▶ _What is asked_
Pull out the lines of the listing below, from the line containing "pose: elev=31.0 azim=96.6" through the last line, both ends included. Copy them character for character.
##### Record set
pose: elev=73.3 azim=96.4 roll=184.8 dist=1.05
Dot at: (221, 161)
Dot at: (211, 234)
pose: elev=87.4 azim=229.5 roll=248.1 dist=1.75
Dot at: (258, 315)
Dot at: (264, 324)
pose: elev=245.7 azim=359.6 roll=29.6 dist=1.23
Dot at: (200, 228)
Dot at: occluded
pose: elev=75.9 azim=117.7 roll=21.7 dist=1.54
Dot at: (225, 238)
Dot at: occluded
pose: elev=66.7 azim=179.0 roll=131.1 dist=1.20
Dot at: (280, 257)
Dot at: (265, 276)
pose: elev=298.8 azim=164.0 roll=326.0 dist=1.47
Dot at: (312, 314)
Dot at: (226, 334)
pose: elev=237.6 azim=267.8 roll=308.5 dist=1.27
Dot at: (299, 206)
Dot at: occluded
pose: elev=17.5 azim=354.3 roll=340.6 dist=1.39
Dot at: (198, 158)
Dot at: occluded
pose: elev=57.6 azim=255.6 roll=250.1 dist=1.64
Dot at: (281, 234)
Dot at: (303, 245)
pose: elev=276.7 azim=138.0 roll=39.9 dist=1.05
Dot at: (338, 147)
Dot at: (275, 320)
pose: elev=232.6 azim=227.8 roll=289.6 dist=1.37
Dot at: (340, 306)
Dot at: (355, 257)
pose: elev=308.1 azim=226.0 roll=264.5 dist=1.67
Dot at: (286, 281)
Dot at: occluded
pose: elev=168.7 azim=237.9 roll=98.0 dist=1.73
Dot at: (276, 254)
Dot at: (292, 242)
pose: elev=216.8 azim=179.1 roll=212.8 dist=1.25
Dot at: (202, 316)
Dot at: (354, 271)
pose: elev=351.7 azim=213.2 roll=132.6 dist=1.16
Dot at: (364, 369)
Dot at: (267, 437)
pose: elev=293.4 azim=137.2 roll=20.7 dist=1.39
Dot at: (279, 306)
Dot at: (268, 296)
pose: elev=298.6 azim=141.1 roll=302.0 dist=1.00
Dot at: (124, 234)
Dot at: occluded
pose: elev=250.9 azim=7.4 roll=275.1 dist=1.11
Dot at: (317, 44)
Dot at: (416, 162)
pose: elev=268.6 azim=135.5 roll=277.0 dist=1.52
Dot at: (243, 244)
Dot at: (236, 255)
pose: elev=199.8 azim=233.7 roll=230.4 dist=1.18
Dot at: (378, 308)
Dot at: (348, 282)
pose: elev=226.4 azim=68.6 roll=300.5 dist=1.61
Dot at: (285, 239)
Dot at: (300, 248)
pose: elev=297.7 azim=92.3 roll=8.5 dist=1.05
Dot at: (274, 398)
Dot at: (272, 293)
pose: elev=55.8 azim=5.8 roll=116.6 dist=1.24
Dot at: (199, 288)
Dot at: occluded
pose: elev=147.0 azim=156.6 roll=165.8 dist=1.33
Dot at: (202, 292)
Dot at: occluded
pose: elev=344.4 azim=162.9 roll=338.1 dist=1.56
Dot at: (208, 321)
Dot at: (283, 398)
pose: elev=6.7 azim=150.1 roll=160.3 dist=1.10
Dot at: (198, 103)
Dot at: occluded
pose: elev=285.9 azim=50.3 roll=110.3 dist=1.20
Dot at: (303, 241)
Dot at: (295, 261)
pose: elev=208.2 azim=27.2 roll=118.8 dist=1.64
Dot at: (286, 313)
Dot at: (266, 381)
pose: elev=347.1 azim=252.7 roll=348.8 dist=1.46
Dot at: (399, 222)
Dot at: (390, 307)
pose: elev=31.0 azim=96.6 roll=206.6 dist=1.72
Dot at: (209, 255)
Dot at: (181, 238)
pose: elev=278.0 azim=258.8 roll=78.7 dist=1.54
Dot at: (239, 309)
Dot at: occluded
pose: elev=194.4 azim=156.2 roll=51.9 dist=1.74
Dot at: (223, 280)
##########
▶ _Solution to this problem_
pose: elev=31.0 azim=96.6 roll=206.6 dist=1.72
Dot at: (209, 255)
Dot at: (181, 238)
pose: elev=278.0 azim=258.8 roll=78.7 dist=1.54
Dot at: (239, 309)
Dot at: occluded
pose: elev=194.4 azim=156.2 roll=51.9 dist=1.74
Dot at: (223, 280)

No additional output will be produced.